Нынешний музейный проект Ростислава Лебедева отлично вписывается в эту историю музеефикации отечественного искусства, перекликаясь, к слову, с выставкой мастера советского парадного портрета академика Дмитрия Налбандяна, которая заняла залы второго этажа здания музея на Петровке, 25. Выставка «Жесткие склейки» Лебедева — на третьем. Но поскольку Ростислав Лебедев продолжает работать, то музей решил предложить не меланхоличный взгляд историка искусства, а своего рода путешествие в мастерскую художника.
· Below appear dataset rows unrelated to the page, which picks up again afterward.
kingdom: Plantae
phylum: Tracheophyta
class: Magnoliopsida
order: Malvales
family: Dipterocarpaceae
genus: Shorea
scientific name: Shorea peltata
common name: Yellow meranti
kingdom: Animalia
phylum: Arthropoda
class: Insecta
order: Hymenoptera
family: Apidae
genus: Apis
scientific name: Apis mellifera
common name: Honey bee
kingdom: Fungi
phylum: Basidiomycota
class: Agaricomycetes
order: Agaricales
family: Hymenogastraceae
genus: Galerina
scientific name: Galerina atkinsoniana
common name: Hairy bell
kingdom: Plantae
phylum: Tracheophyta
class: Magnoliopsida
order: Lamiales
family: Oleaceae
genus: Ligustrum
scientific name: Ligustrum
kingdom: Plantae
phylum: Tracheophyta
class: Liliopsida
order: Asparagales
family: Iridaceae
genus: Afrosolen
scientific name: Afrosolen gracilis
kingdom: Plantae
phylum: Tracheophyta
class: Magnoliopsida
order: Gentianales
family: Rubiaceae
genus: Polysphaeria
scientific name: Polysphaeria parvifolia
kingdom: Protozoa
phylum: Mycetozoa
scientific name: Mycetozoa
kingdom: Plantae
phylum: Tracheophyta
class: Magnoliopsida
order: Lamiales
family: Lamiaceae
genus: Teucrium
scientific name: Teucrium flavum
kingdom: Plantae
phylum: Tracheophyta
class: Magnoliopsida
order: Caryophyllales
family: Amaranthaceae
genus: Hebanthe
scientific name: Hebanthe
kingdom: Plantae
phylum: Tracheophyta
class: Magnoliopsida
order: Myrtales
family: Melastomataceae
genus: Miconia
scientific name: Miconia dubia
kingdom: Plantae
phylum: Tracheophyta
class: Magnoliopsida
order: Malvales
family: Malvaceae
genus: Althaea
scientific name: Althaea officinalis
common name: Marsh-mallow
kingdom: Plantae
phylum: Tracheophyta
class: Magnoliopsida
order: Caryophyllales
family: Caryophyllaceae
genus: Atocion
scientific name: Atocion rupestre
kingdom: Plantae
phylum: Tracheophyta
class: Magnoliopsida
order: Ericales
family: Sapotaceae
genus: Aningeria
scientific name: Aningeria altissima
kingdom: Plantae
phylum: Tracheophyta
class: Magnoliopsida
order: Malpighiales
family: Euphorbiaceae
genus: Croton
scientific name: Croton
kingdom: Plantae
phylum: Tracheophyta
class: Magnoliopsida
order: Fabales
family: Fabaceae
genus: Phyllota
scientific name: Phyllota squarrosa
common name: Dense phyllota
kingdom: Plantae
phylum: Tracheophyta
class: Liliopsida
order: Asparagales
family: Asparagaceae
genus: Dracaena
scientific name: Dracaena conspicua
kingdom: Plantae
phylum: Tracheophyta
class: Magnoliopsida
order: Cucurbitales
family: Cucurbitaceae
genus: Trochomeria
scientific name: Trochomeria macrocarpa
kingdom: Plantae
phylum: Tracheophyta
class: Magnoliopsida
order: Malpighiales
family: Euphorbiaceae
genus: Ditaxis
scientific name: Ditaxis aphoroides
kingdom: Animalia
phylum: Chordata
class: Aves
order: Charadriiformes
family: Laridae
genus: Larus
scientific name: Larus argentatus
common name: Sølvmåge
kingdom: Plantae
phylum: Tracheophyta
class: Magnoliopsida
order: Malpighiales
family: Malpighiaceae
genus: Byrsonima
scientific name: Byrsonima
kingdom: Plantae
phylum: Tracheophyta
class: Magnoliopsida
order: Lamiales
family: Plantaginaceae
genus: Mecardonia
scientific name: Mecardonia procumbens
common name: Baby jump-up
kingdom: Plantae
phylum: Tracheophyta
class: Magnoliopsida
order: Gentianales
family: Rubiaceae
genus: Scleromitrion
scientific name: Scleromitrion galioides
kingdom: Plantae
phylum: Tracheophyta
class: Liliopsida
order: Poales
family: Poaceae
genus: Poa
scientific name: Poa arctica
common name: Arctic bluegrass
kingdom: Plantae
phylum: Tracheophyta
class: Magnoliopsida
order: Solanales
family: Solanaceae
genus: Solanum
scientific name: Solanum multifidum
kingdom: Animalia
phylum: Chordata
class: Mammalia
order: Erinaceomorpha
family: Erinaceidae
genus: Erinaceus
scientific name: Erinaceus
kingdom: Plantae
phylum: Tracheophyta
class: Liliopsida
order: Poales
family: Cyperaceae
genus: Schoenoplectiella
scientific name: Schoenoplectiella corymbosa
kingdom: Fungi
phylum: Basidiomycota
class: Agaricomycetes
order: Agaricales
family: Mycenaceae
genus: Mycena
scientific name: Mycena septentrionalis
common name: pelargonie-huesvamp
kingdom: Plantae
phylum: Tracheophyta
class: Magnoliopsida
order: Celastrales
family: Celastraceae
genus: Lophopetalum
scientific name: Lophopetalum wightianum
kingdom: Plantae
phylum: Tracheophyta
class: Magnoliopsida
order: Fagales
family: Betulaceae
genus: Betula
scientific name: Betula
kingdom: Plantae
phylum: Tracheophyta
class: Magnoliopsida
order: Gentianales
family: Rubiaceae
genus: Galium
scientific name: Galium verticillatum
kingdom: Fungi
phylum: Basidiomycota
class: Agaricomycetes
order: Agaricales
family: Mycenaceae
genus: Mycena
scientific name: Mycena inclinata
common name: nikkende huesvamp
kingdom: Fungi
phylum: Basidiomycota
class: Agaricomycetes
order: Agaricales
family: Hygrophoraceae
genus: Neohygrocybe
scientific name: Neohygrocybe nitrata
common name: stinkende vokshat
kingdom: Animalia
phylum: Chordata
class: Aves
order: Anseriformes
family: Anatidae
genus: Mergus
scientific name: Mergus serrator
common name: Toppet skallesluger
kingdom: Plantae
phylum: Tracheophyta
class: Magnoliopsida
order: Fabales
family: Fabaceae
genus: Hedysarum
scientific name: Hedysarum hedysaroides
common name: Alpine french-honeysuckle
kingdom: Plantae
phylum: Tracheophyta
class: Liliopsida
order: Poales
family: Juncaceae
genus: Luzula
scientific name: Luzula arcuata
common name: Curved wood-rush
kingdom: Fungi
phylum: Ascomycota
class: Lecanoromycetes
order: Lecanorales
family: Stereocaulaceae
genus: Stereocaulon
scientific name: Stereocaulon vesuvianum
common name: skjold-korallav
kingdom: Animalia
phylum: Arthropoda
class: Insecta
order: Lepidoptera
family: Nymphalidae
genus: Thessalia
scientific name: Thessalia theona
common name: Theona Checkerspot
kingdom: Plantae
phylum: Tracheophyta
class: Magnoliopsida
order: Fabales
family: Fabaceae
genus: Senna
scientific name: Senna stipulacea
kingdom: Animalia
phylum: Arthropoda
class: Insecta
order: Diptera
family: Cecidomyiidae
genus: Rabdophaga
О мастерской напоминают рабочие рисунки объектов 1970-х годов и финальный зал со свежими работами, где классик вспоминает фовистскую юность и решительно замазывает черным «Испорченный пейзаж» с воронами, красным — пейзаж с волной, не нарисованной, а написанной — буквально — строчками повторяющегося слова «волна». Размеренное чистописание человека пишущего словно перекрывается экспрессивными каракулями, то ли детскими, то ли дадаистскими. Эти «зачеркнутые» «испорченные» картины напоминают отброшенный черновик, после которого работу приходится начинать сначала.
Соц-арт пошел не только в народ, но и стал признанным международным брендом
Приглашая в мастерскую художника, выставка словно сделана по рецептам конструктивистов и опоязовцев. Только вместо сюжета «Как сделана «Шинель» Гоголя» тут предлагается объяснение, как сделан ассамбляж и как он вышел из картины. Можно сказать, что это классная выставка — в том смысле, что она превращает залы музея в школьную лабораторию монтажа. Здесь объяснят устройство и ранних работ «Солнцеворот», «Поп-натюрморт» — из добавленных коробок, прорезей и знаков на таре, и названия красок в серии «Концептуальная живопись» (где надпись переводит изображение в слова), и привьют любовь к семиотике.
Дело в том, что если отцом соц-арта можно считать поп-артиста Уорхола, то мама, конечно, семиотика. Соц-арт вышел из любви к слову и языку. Встречи языков — абстракции и предмета, изображения и слова, народной культуры и классической, рекламы и лозунгов, скульптуры и игрушки — гарантируют «незабываемые встречи».
Крохотный пластиковый «Пупсик» 1973 года производства (его дарили девочкам, как мальчикам — машинки) в раме картины и на фоне плоскости в любимых цветах Матисса окажется указателем к череде Венер и Данай в мировой живописи вплоть до «Олимпии» Эдуарда Мане.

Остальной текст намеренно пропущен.